Cyclin-dependent kinases (CDKs) are regulatory proteins of the eukaryotic cell cycle. They act, after association with a number of different cyclins throughout the progression of the cell cycle, as central mediators of cell division. Inhibition of CDKs could allow disruption of the cell cycle, evoking an anti-proliferative effect that may be useful as an intervention in the treatment of cancer and other diseases characterized by the rapid proliferation of cells.
AT9283
AT9283 is an inhibitor of mitosis (cell division) that is currently in formal preclinical development. AT9283 is the second most progressed drug candidate in the Astex portfolio with an IND/CTA filing planned for late 2005. AT9283 is a potent inhibitor of the Aurora kinases and has been shown to arrest tumour growth in a range of tumour models. Aurora kinases play a key role in mitotic checkpoint control in cell division. Both Aurora A and B are over-expressed in many human tumours and are believed to be excellent targets for anti-cancer therapy.
AT9311
AT9311 is a cell cycle inhibitor with a differentiated biological profile to AT7519. AT9311 inhibits selected Cyclin Dependent Kinases and has been shown to arrest tumour growth in xenograft models. An IND/CTA filing is planned for early 2006.
Each of Astex’s drug candidates has been designed to target either a single protein or a group of key proteins implicated in the pathology of a specific cancer and thereby defining a distinct ‘molecular signature’. These drug molecules are expected to exhibit differentiated clinical profiles and so improve the success rates of developing novel treatments for cancer.

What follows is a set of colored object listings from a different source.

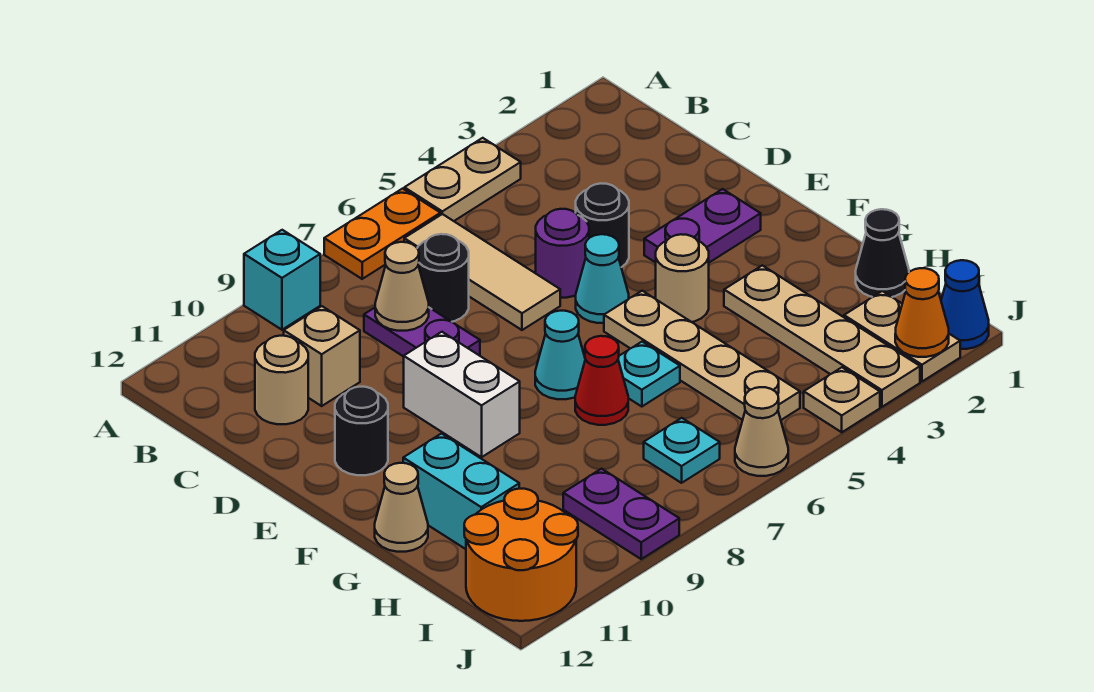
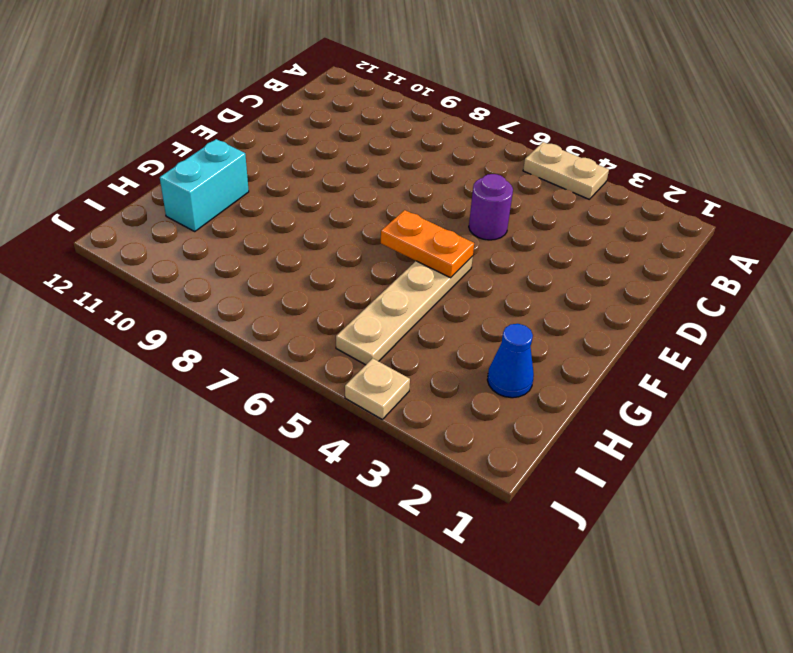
orange 1x2 plate [381,210,474,278] -> orange 1x2 plate moved to [324,189,441,279]
blue 1x1 cone [487,324,534,398] -> blue 1x1 cone moved to [941,260,989,349]
none -> cyan 1x1 brick [244,230,320,330]
none -> tan 1x3 tile [404,214,560,330]
none -> black 1x1 round brick [417,234,469,322]
none -> purple 1x2 plate [364,308,480,357]

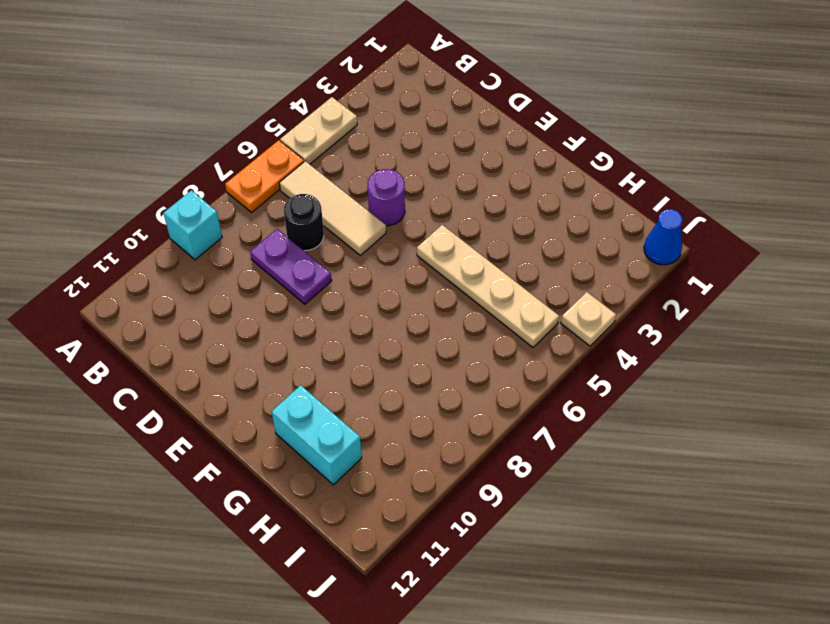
none -> tan 1x1 brick [284,306,360,406]
none -> tan 1x1 round brick [255,336,308,424]
none -> black 1x1 round brick [576,183,629,267]
none -> purple 1x2 plate [644,189,761,263]

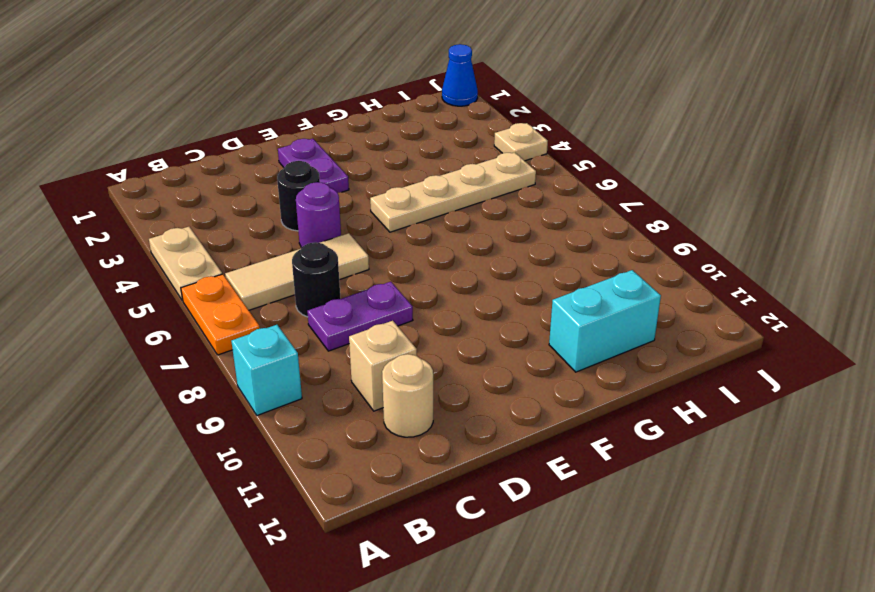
none -> cyan 1x1 cone [576,234,629,323]
none -> white 1x2 brick [404,332,520,457]
none -> black 1x1 round brick [335,387,388,475]
none -> tan 1x1 round brick [656,234,709,322]

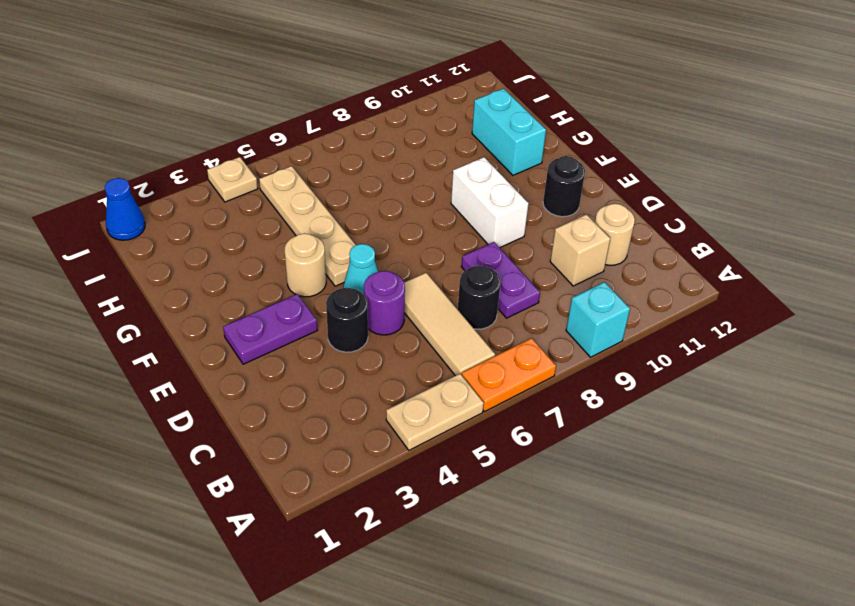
none -> cyan 1x1 cone [535,311,585,399]
none -> tan 1x4 plate [724,265,920,407]
none -> cyan 1x1 plate [618,342,680,407]
none -> red 1x1 cone [575,336,628,425]

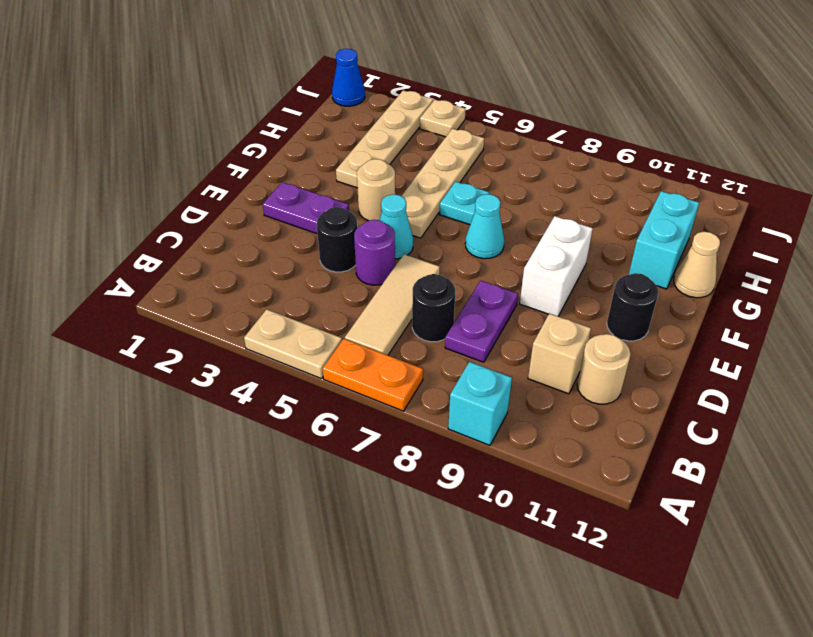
none -> red 1x1 cone [575,336,628,425]
none -> black 1x1 cone [856,209,909,297]
none -> tan 1x2 plate [844,291,960,381]
none -> cyan 1x1 plate [644,418,720,483]

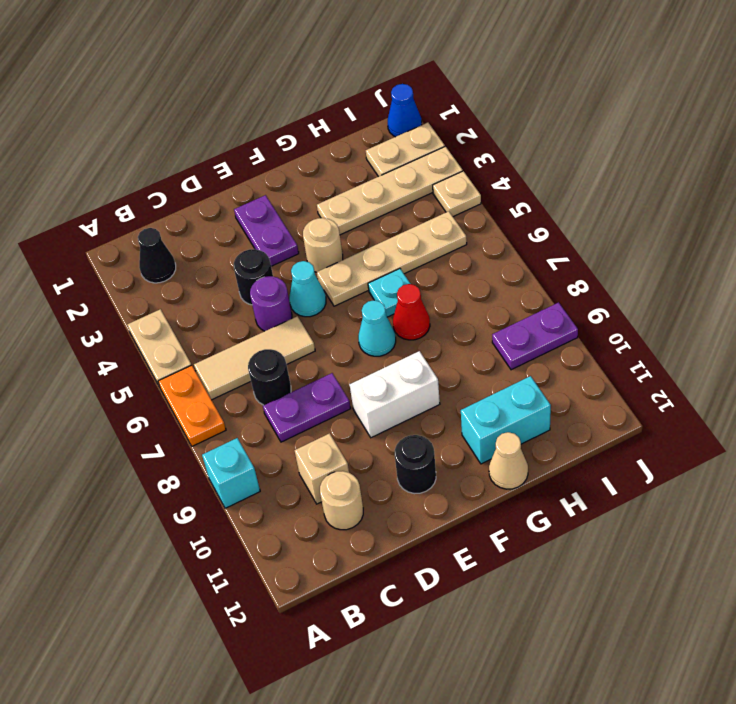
black 1x1 cone [138,228,176,283] -> black 1x1 cone moved to [856,209,909,297]
none -> cyan 1x1 plate [644,418,720,483]
none -> orange 2x2 round brick [464,489,578,621]
none -> tan 1x1 cone [735,387,788,476]
none -> tan 1x1 cone [375,242,429,331]

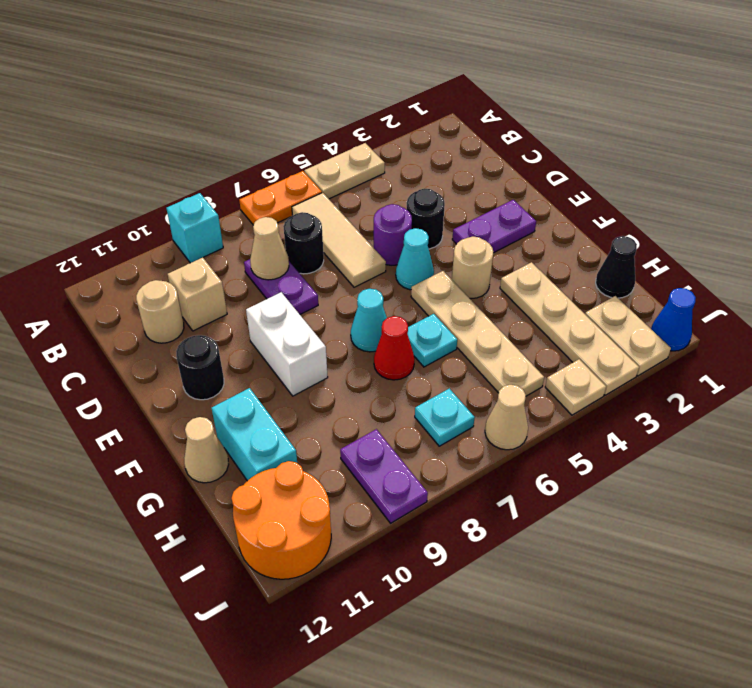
none -> orange 1x1 cone [895,268,949,357]

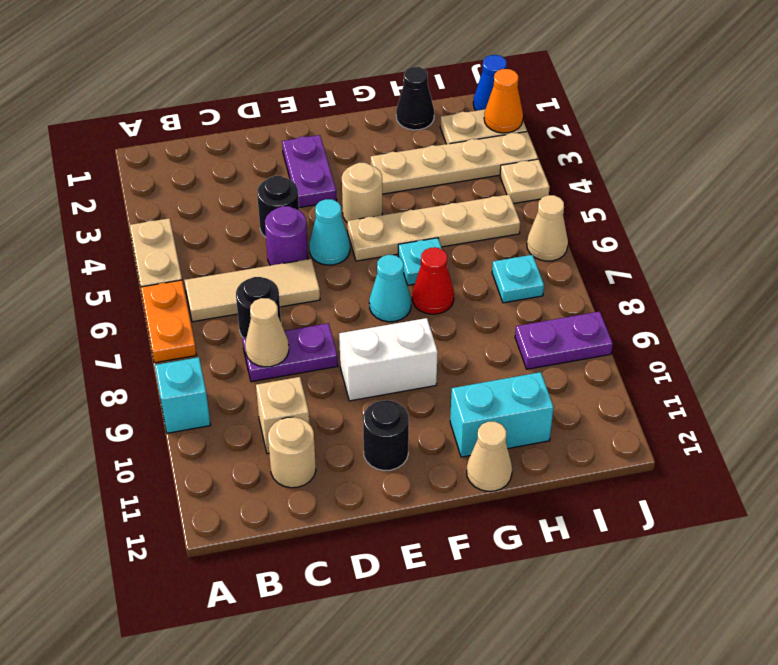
none -> orange 2x2 round brick [464,489,578,621]

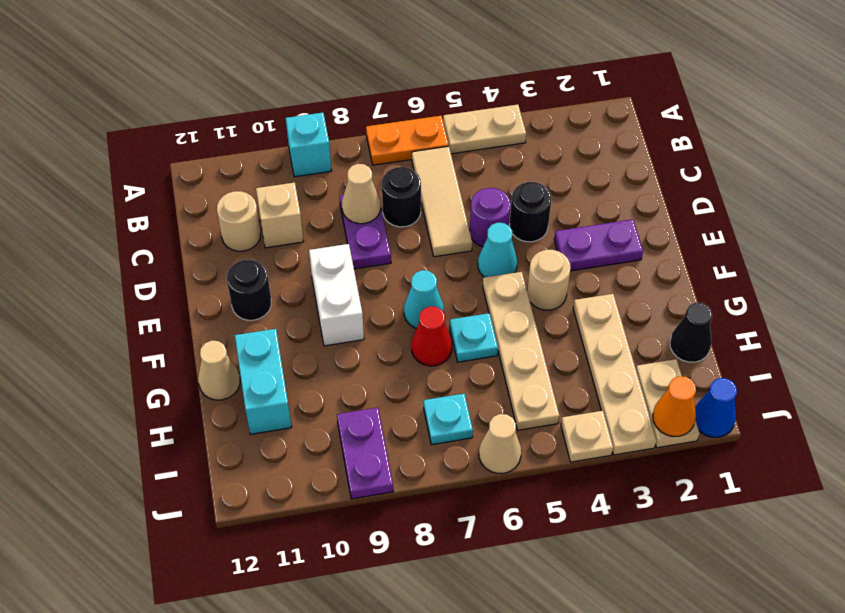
none -> orange 2x2 round brick [464,489,578,621]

The company is currently involved in discussions with pharmaceutical and biotechnology companies regarding both pre-clinical and clinical-stage out-licensing. Astex seeks to retain significant commercialization rights to the compounds it has developed in addition to upfront cash, research and development funding, success-based milestones payments and royalties on products sold.
About Astex
Astex is a biotechnology company producing novel small molecule therapeutics. Using its pioneering fragment-based drug discovery approach, Astex has rapidly established a broad pipeline of next generation, molecularly targeted oncology drugs, the first of which is about to enter clinical trials.
Astex’s leading position in fragment-based drug discovery derives from its integrated discovery engine, Pyramid™. High-throughput X-ray crystallography is used to identify drug fragments bound to target proteins and to transform the fragments, using efficient medicinal chemistry, into potent, selective lead compounds. Pyramid™ has been successfully applied across a wide variety of therapeutic targets, including those regarded as ‘intractable’ by the pharmaceutical industry, resulting in lead compounds for the potential treatment of cancer, inflammation and Alzheimer’s disease.
Astex’s unprecedented productivity in lead discovery has been endorsed by drug discovery alliances with major pharmaceutical companies including AstraZeneca, Sanofi-Aventis, Boehringer Ingelheim, Astellas Pharma Inc. (formerly Fujisawa), Mitsubishi Pharma and Schering AG. Astex was established in 1999 and is well financed by leading, blue chip US and European investors (Abingworth, Advent International, Alta Partners, Apax, GIMV, HypoVereinsbank, Oxford Bioscience Partners, Schering AG and the University of Cambridge).